Las manifestaciones han provocado el posicionamiento de la comunidad internacional frente al gobierno de Paz, que ha recibido un respaldo casi unánime. Posiblemente el más significativo sea el del gobierno de Estados Unidos, con el que Bolivia no tiene oficialmente relaciones diplomáticas plenas desde 2008 —cuando el expresidente Evo Morales expulsó al embajador Philip Goldberg en medio de acusaciones de conspiración—, pero con el que hubo un giro en la actual administración, que forma parte del “Escudo de las Américas” y ha dado indiscutibles señales de acercamiento.
Inicialmente hubo un pronunciamiento de la Oficina de Asuntos del Hemisferio Occidental que a través de un comunicado condenó la “crisis humanitaria” provocada por los bloqueos y las acciones destinadas a “desestabilizar” el gobierno de Paz.
Luego se manifestaron los secretarios del Departamento de Estado, Marco Rubio y Christopher Landau, quienes declararon su apoyo “sin reservas” a la administración de Rodrigo Paz y descalificaron a los manifestantes: Rubio mencionó que “delincuentes y narcotraficantes” buscan derrocar al gobierno, mientras Landau dijo que rechaza el intento de dominio de la “turba” que cuenta con “apoyo del crimen organizado y narcotraficantes”.
Finalmente, los países que integran el Escudo de las Américas —la alianza creada por Donald Trump en marzo para cooperar en temas de seguridad— expresaron su respaldo a Paz y comprometieron su apoyo para preservar “la democracia, la seguridad y el bienestar de nuestra región”.
Estos pronunciamientos surgieron luego de que ocho países latinoamericanos —Argentina, Chile, Costa Rica, Ecuador, Guatemala, Panamá, Paraguay y Perú— expresaran su respaldo a Bolivia.

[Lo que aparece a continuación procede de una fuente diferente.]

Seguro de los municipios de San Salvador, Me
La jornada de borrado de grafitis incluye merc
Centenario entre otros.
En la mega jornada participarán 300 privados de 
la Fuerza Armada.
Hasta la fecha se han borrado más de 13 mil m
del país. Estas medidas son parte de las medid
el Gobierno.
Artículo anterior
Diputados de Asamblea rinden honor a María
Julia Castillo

Más tarde se manifestaron otros países y organismos, como la representación de la Unión Europea, más de 30 expresidentes de América y España que conforman el Grupo Idea, la Comunidad Andina de la que Bolivia forma parte y la Organización de Estados Americanos (OEA), que el miércoles celebró una sesión extraordinaria de su Consejo Permanente para tratar la situación de Bolivia.
En medio del respaldo prácticamente unánime de la comunidad internacional, hubo un quiebre con Colombia que provocó una crisis diplomática entre ambos países. El miércoles, el canciller boliviano Fernando Aramayo informó la expulsión y la declaratoria de “persona non grata” de la embajadora Elizabeth García por declaraciones del presidente colombiano, Gustavo Petro, que fueron consideradas “injerencia en política interna”.

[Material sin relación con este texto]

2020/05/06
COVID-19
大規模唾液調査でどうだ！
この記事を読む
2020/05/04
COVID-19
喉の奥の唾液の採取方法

Petro había publicado al menos seis mensajes en la última semana en respaldo a las protestas sociales contra el Gobierno y a favor del expresidente Evo Morales (2006-2019), cuyos partidarios participan en las movilizaciones contra el Gobierno.
El colombiano calificó las movilizaciones que tienen cercada la ciudad de La Paz como “una insurrección popular” en respuesta a “la soberbia geopolítica”. “Siempre estar al lado del pueblo. Bolivia se pone al frente de la lucha por la dignidad latinoamericana”, escribió en un mensaje en X.
Al día siguiente, Colombia devolvió el agravio y echó al representante boliviano en su país, Ariel Percy Molina. A pesar de estas acciones, la Cancillería boliviana señaló que las relaciones entre ambos países no han sido suspendidas.
En medio de las críticas que surgieron contra el gobierno boliviano, entre quienes consideran que la reacción fue inoportuna y exagerada, por haber omitido acciones diplomáticas previas como una convocatoria a la embajadora o una protesta oficial, el presidente Paz justificó la acción: “el ataque de Petro es un ataque a la democracia boliviana”.